[Extracted page text data]
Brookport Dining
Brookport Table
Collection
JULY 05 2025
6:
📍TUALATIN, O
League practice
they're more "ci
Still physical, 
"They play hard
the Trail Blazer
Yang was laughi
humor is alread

### [What the task requires]
Rewrite all of the material above, changing every "practice" to "training" and leaving everything else unchanged.

### [Result for this task]
Brookport Dining
Brookport Table
Collection
JULY 05 2025
6:
📍TUALATIN, O
League training
they're more "ci
Still physical, 
"They play hard
the Trail Blazer
Yang was laughi
humor is alread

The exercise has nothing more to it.